As in the last snapshot, Gorbachev seems not to understand that he cannot
have it both ways--he cannot simultaneously champion glasnost and de-
mocratization and still maintain the empire. As ethnic tensions increased,
so too did Gorbachev's inability to reconcile his mutually exclusive policies.

In his many speeches and addresses defending the USSR's rather aggressive posture in the conflict with Lithuania during the last year, Gorbachev has regularly cited letters and cables from various corners of Russia demanding the uncompromising suppression of the separatists. There is little reason to question the authenticity of these missives.

Similarly, several speakers at the March 1990 session of the Congress of People's Deputies expressed utter contempt for those who would undermine the Soviet empire. One of those speakers, Tengiz Avaliani, as gloomy a presence as Stalin, proclaimed himself more devoted to the Russian empire than many ethnic Russians. Eschewing the ambiguity typical of the speeches of the other deputies, he boldly hurled accusations at Gorbachev--accusations he hoped would resonate in the heart of every true Russian. Refusing to support Gorbachev's bid for the presidency, Avaliani declared that "for 600 years, Russia united other nations . . . but in the last five years, we have achieved the opposite."

Those deputies who were also professional military men passionately joined in denouncing the separatist movements in Lithuania and the other republics. One of these deputies, Colonel Nikolai Petrushenko, suggested that the Congress look upon the Lithuanians as malicious children in need of a good whipping.

Many people, both inside and outside the USSR, stubbornly cling to Russia's strong chauvinistic tradition, originally fomented by the tsars and carefully nurtured by every Soviet leader since Stalin. They suggest that the deputies they refer to as "the Russian patriots" accurately reflect the opinions held by the vast majority of the Soviet people.
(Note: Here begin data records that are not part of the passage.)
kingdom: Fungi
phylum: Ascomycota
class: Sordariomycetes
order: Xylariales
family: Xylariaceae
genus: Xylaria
According to the chauvinists, the Soviet people cannot imagine life without the Baltic and Black Sea resorts or without Uzbek cotton and Moldavian wine, and want only to prevent the Russian empire from crumbling into the territories from which it grew centuries earlier. Of course, actual Soviet attitudes toward the empire are far more complex than the chauvinists are willing to admit.